Yesterday’s killing of Donald Trump’s much-wanted military parade has all the signs of being a planned hit.
In case you don’t know, CNBC reported early yesterday afternoon that the cost of Trump’s parade had risen to $92 million from the original estimate of just $12 million. That 767 percent increase at least unofficially classified the parade as a federal budget boondoggle and made it into an even bigger subject of ridicule than it was before.
Even on a day when Aretha Franklin died, Omarosa released a new recording, there were multiple reverberations from John Brennan’s security clearance being revoked and the Manafort jury began deliberating, the $92 million cost made immediate news and lit up the twitterverse.
About seven hours later, The Washington Post and others reported that the parade, which had been planned for this November 10th, would now be postponed until sometime in 2019.
In other words, a leak (there was no official release of the revised cost estimate and absolutely no reason for the new number to be revealed yesterday) from someone inside the executive branch about the extraordinary increase in the cost of the parade quickly forced the White House to back down from one of Donald Trump’s pet projects.
The Pentagon didn’t say that Trump’s parade was cancelled, just that it had “…agreed to explore opportunities in 2019.” Left unsaid was that it will be harder to stage the parade next year because the already-high budget deficit will be even higher — close to or in excess of $1 trillion — and there could very well be a Democratic majority in one or both houses of Congress that will stop it from happening.
So while the White House and Pentagon may be implying that Trump’s parade was merely postponed, the more likely truth is that it was killed yesterday and won’t be heard from again.
The Pentagon is the most likely suspect for this murder.

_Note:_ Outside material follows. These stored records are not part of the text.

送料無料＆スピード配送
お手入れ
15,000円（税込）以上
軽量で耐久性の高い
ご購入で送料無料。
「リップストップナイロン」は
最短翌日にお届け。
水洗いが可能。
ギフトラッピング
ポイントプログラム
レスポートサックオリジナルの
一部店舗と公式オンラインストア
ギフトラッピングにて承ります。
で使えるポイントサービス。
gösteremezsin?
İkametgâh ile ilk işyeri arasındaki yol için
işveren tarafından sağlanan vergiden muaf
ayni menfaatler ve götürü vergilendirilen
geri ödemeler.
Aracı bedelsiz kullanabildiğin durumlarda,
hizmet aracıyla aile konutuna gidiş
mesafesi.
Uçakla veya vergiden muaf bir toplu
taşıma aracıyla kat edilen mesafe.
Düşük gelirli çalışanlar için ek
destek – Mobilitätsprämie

DOD, which will bear the vast majority of the costs and responsibilities for staging the parade, has long been opposed to it and has gone along with the planning only to appease a president who doesn’t often take no for an answer. DOD is the one that will benefit the most from the parade not happening.
The second possibility is that it was conspiracy between a member of Congress who didn’t want the parade to happen but was unwilling to challenge the president directly and the Pentagon.
A third possibility is that the leak came from the White House staff that has increasingly looked for ways outside the normal process to rein in Trump’s over-the-top tendencies.
Either way, it had to be someone on the inside.